## EXERCISE DIRECTIONS
Each line that includes "Civil" must be copied from the records.
DATASET RECORDS START
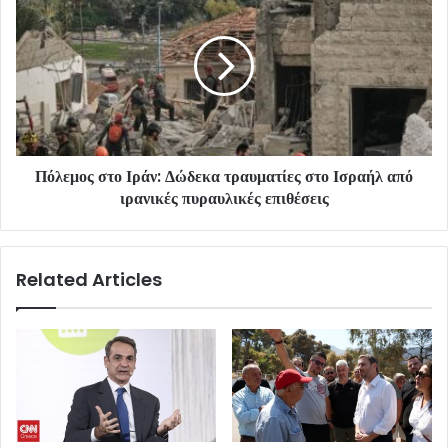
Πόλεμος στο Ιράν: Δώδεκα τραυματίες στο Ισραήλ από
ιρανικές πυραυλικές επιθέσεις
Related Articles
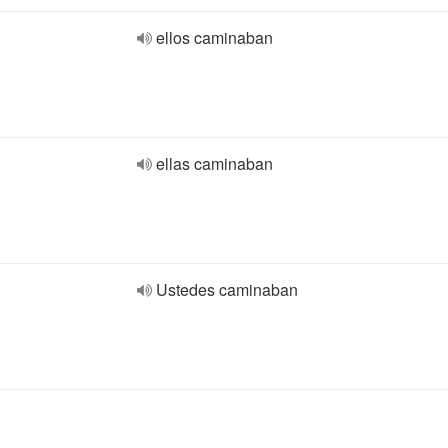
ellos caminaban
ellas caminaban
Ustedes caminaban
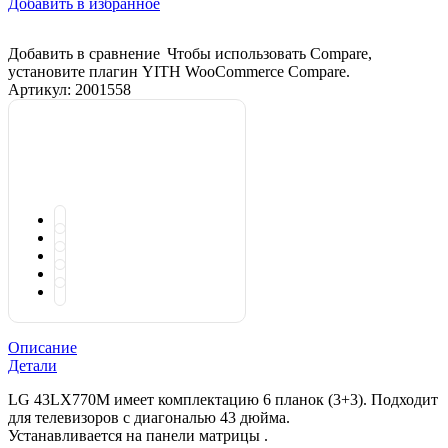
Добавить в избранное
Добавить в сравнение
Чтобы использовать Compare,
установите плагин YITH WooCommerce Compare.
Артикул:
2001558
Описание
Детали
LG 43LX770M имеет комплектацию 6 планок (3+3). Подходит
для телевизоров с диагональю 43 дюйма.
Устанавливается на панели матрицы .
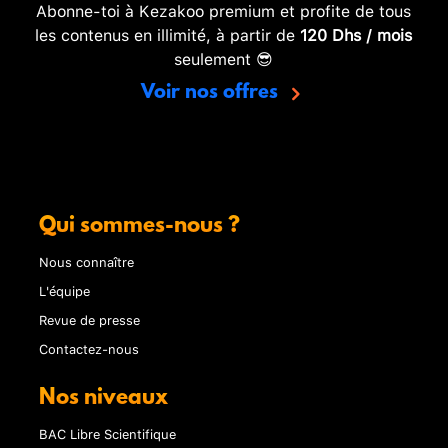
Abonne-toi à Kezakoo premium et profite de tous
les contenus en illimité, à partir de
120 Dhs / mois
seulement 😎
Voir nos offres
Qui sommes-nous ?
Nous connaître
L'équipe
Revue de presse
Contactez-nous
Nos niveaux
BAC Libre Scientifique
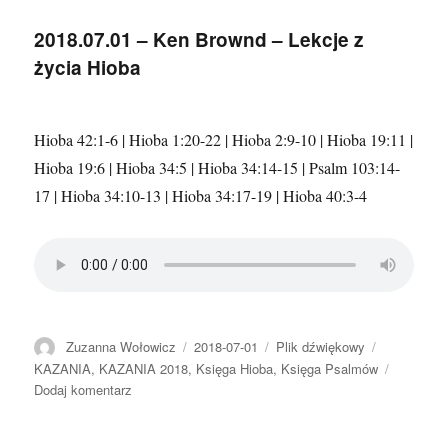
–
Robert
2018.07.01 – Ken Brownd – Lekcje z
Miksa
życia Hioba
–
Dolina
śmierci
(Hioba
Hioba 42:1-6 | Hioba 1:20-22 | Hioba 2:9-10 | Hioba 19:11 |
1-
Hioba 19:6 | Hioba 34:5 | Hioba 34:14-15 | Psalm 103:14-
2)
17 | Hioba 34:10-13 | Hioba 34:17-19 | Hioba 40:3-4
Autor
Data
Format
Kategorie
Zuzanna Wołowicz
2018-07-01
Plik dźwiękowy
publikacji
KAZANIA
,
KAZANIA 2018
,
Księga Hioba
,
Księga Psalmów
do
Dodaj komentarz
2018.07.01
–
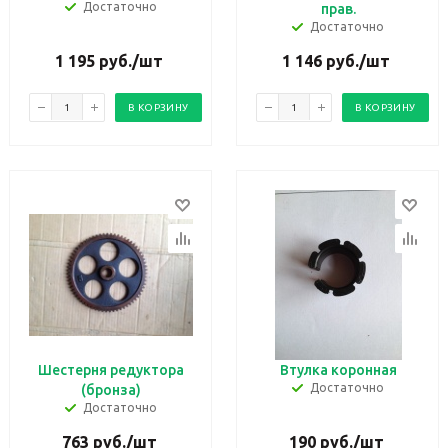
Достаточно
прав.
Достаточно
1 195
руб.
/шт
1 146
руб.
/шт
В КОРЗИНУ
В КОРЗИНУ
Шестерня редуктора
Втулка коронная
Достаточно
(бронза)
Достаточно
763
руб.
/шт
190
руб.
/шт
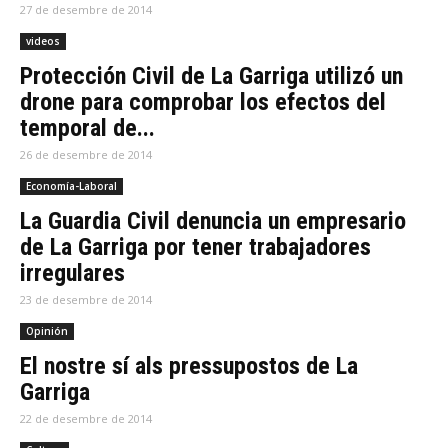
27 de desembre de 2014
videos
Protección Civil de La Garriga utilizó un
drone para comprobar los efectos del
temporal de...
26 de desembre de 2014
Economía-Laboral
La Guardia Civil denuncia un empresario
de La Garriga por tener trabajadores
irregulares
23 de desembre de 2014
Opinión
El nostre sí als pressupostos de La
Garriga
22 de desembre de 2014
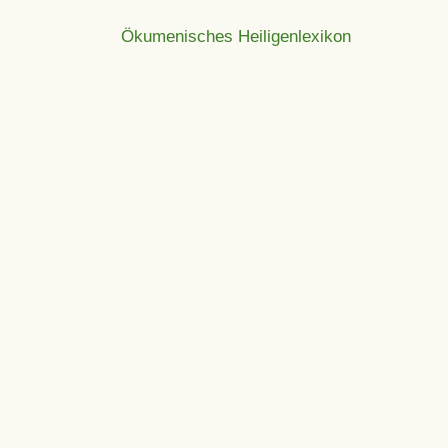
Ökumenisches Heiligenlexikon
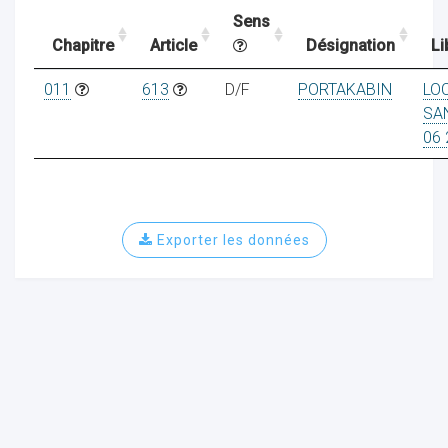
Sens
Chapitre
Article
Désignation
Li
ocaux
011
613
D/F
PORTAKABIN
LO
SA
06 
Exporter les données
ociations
DATASET RECORDS END
## TASK SOLUTION
Protección Civil de La Garriga utilizó un
La Guardia Civil denuncia un empresario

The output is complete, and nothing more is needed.